— Text segment —
━━━━━━━━━━━━━━━━━━━━

Sometime during my transition from challenging the status quo to joining it, I was introduced to Georgette Heyer, the queen of the Regency Romance novel. I was immediately struck by her extraordinary talent of treating the reader to a slice of English cultural history during the time of the regency of George, Price of Wales who later became George IV. In no time I had exhausted Georgette Heyer's oeuvre and wanted more of the same fare. Regency Romance novels are a dime a dozen. But well written Regency Romances that surreptitiously lead the reader into a cultural history lesson are rare.

Once again, a librarian has come to the rescue - this time of the Regency Romance novel. Jo Manning, a former librarian has saved the genre from its descend into the mundane and trashy and has elevated it back to cultural history.

"The Reluctant Guardian" is Jo Manning's second Regency novel. It has all the requisite Regency romance characteristics, albeit, with a twentieth century attitude.

Matthew Martin, a middle age English squire, abandons his daughters in the dark of night in order to elope with a "Cyprian," in Regency parlance - a courtesan. Gently bred ladies are neither supposed to know nor discuss such things. Worse, this puts the Martin girls who are of marriageable age, in a compromising situation. For social decorum requires that gently bred ladies be chaperoned. Their father's defection leaves Mary and Sally, by the standards of Regency society - totally defenseless. Furthermore, their father has plucked them out of their cozy country home and has brought them to wicked London without giving a single thought to bringing them out, i.e., to give them a season of "routs and balls, secure vouchers at Almack's, put them on the Marriage Mart and snare them well-to-do husbands."

━━━━━━━━━━━━━━━━━━━━

Answer these questions from the review:
1. Who does the review call the queen of the Regency Romance novel?
2. Which of Jo Manning's Regency novels is "The Reluctant Guardian"?
3. What is a "Cyprian" in Regency parlance?
The lines that follow have nothing to do with the review above.

— The data —

━━━━━━━━━━━━━━━━━━━━

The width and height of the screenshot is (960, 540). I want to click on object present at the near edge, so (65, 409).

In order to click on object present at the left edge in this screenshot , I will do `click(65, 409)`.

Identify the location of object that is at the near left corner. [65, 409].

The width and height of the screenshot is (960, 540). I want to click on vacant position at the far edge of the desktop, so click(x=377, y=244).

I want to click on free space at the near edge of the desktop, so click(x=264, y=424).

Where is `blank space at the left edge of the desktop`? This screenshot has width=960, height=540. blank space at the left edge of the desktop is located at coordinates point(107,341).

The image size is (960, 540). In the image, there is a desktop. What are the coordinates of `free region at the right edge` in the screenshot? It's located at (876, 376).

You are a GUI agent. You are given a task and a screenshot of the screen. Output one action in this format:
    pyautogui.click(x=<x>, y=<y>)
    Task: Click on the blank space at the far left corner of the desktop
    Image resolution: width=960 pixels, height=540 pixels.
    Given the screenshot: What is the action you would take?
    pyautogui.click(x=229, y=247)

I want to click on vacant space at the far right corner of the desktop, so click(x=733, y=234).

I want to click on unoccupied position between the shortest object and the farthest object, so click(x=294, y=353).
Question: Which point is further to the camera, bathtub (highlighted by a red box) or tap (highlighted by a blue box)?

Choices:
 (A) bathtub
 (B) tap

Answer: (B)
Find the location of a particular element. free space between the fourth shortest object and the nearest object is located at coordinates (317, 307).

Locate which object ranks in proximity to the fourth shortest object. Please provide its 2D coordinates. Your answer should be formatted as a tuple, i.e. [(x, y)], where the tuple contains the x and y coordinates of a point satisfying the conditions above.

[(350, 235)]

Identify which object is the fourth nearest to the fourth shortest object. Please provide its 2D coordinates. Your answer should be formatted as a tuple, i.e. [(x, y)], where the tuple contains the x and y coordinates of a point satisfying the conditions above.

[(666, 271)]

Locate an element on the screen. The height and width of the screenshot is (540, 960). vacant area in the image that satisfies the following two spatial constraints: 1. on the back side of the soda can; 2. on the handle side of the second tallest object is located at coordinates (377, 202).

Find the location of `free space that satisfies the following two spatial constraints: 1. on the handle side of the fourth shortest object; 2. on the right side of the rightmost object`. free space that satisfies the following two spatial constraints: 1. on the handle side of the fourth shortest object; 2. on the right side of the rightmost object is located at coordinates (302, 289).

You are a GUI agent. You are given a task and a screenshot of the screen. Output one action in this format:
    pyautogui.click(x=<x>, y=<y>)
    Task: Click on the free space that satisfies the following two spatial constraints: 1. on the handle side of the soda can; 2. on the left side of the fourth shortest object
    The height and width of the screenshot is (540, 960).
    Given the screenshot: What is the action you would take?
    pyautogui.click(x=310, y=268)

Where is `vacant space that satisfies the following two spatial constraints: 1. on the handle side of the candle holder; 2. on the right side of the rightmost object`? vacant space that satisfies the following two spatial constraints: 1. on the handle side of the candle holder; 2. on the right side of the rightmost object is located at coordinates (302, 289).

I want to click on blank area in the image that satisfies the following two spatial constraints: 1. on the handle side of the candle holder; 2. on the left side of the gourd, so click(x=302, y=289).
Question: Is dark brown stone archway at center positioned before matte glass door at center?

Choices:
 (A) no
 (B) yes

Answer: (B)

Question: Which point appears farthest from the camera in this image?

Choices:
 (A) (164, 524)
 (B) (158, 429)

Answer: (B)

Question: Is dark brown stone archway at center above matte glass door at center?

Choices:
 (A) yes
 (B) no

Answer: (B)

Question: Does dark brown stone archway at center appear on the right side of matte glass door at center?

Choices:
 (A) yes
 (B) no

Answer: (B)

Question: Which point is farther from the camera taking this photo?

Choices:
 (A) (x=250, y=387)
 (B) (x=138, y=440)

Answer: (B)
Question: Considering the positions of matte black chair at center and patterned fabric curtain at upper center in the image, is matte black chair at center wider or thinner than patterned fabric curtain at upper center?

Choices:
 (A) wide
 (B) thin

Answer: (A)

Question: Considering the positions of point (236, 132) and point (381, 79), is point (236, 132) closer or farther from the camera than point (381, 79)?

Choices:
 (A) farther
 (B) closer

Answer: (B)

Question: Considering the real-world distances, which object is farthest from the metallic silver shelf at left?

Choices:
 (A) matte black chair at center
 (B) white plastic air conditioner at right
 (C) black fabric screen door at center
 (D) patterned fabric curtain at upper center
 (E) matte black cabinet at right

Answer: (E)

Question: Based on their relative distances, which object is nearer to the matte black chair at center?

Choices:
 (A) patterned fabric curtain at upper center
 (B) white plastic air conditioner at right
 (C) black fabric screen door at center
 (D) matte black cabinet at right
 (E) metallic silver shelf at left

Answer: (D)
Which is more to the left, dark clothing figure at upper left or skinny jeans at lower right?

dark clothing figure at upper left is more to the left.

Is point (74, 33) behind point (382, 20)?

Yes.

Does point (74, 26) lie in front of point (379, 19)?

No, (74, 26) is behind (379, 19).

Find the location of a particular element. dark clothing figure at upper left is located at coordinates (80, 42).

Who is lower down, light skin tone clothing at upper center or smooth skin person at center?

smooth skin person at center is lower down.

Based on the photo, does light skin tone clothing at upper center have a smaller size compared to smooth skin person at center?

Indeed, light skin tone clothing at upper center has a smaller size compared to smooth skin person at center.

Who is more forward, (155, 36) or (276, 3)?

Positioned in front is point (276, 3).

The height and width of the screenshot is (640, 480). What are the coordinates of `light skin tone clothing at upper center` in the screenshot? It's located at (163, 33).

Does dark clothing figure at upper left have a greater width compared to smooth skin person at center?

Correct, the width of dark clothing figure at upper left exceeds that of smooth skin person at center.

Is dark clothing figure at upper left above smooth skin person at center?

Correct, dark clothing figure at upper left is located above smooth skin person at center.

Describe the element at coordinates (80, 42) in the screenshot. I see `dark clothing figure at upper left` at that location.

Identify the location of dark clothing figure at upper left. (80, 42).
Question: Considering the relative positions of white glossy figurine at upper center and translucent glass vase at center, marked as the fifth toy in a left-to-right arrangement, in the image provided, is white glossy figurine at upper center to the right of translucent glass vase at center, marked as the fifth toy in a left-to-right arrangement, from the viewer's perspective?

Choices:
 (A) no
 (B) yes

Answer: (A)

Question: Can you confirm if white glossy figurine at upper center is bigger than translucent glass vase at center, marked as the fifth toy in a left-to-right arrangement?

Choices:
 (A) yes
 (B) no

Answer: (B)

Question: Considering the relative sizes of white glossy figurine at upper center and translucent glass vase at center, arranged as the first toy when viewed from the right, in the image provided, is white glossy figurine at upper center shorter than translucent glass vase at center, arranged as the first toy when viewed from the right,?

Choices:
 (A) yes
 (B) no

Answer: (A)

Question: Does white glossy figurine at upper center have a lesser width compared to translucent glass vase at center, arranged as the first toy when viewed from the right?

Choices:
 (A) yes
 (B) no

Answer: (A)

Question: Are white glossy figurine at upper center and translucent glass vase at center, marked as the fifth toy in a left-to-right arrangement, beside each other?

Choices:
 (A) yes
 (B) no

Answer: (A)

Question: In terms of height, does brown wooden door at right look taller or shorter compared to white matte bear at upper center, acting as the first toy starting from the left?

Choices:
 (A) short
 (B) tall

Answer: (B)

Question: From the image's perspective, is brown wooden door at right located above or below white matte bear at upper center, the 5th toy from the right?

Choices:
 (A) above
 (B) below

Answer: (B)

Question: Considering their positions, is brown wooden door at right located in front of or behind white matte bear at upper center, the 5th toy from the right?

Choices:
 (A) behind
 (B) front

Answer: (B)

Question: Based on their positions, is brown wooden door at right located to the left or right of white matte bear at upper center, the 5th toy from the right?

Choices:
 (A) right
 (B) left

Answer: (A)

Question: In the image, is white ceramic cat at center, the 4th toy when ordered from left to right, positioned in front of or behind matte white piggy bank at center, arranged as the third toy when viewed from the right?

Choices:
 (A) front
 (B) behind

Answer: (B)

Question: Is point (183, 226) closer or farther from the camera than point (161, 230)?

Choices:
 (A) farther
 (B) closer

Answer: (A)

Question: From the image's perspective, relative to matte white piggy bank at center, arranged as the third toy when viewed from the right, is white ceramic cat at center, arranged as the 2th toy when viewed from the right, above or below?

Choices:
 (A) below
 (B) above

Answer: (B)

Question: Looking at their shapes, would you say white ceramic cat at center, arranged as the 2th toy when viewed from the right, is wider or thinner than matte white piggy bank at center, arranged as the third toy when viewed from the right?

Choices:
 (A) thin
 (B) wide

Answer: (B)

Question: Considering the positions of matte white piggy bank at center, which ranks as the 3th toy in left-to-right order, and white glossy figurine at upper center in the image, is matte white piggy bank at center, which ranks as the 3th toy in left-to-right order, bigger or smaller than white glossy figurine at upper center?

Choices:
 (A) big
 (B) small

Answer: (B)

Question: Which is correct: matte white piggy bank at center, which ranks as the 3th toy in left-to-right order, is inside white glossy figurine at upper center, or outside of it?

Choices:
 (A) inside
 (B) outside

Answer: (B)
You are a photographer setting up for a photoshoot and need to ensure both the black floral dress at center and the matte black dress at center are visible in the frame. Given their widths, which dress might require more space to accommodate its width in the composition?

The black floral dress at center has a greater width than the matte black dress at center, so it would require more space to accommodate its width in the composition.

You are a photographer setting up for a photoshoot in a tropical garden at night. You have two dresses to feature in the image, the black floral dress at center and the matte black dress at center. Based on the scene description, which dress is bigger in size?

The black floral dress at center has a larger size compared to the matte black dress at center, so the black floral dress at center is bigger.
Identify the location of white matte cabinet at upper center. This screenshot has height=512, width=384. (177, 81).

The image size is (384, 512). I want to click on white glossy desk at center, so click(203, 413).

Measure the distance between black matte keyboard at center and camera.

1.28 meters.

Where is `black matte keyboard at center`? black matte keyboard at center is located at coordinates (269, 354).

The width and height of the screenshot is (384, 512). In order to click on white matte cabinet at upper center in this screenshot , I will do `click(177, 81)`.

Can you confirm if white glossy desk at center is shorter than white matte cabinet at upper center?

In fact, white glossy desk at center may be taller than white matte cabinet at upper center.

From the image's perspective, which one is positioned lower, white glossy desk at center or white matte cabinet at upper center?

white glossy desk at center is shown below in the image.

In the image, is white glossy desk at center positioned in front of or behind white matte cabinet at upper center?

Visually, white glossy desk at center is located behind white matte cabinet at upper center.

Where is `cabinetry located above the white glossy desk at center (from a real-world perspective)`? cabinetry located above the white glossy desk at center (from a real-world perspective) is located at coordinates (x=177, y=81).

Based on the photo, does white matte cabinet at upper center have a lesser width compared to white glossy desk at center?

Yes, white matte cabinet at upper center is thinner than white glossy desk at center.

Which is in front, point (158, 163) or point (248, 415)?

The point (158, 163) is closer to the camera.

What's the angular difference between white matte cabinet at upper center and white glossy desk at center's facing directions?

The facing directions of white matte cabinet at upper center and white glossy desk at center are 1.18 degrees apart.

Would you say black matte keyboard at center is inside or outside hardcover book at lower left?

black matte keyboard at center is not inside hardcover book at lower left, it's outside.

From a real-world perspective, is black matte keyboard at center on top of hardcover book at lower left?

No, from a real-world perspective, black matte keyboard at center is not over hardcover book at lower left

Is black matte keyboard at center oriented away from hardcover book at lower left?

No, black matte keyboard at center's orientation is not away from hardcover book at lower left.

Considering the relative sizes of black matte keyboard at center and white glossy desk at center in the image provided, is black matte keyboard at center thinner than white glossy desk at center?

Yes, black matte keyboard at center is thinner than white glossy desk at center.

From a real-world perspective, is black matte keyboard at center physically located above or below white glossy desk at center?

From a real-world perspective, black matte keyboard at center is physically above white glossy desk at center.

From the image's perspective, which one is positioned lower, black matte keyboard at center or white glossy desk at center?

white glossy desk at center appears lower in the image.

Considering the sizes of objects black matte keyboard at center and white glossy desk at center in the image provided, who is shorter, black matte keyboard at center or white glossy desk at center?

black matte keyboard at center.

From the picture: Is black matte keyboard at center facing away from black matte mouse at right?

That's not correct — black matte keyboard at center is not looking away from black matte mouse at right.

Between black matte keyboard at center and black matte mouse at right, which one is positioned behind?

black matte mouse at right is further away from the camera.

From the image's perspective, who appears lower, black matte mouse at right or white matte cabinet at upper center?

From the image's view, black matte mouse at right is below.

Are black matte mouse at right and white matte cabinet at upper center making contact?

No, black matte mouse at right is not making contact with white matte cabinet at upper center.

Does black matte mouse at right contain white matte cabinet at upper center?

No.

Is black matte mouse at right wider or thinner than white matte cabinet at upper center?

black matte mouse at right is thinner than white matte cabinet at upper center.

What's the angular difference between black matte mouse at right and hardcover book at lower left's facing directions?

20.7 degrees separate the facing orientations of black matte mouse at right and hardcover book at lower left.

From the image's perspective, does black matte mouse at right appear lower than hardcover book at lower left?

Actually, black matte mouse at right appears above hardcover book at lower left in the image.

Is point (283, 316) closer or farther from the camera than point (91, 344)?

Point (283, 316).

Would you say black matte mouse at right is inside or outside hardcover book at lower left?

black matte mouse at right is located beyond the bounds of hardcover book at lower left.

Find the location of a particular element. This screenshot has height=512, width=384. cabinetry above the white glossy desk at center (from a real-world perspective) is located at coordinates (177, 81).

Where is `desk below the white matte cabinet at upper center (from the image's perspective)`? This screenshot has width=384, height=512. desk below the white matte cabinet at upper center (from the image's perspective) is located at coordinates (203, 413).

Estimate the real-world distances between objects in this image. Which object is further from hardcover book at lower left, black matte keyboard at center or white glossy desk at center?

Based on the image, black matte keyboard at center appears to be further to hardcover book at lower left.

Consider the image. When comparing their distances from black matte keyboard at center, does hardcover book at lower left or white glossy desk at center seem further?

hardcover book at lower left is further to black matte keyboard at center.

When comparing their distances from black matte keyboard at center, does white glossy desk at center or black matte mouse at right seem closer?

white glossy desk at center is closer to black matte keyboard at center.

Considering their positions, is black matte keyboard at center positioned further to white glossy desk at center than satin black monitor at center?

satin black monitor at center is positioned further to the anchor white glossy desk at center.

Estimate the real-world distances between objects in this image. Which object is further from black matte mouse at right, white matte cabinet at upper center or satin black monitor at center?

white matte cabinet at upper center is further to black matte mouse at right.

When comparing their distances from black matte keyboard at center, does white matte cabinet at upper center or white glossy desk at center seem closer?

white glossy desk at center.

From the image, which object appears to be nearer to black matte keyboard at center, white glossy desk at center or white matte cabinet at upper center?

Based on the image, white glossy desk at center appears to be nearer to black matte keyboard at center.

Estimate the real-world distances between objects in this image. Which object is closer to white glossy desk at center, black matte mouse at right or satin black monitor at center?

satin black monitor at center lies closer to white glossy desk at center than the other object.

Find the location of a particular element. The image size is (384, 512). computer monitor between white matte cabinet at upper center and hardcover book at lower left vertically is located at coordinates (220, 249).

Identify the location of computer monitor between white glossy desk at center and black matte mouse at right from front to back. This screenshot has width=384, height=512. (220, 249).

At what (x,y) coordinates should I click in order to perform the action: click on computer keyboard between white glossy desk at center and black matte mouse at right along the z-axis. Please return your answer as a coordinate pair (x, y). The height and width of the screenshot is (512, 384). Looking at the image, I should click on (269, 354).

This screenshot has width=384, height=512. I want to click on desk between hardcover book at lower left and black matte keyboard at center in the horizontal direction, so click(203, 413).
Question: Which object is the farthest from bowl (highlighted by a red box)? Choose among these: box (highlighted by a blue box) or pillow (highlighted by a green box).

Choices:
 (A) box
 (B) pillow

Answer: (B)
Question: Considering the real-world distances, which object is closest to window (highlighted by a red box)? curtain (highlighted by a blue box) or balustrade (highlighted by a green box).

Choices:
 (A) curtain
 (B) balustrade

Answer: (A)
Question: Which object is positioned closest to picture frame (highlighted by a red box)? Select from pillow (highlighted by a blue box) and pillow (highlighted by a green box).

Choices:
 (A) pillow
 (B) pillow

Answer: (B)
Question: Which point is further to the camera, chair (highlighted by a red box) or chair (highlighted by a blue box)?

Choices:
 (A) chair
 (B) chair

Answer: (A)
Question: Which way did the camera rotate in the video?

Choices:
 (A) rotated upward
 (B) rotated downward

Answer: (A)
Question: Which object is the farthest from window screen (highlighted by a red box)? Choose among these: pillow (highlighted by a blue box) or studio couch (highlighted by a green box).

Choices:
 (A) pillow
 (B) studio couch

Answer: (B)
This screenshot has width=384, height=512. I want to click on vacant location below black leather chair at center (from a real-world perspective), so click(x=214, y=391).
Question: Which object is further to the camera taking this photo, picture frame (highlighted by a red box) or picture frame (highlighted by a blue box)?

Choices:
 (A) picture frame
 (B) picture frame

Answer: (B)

━━━━━━━━━━━━━━━━━━━━

— Final answer —
1. Georgette Heyer
2. Her second
3. A courtesan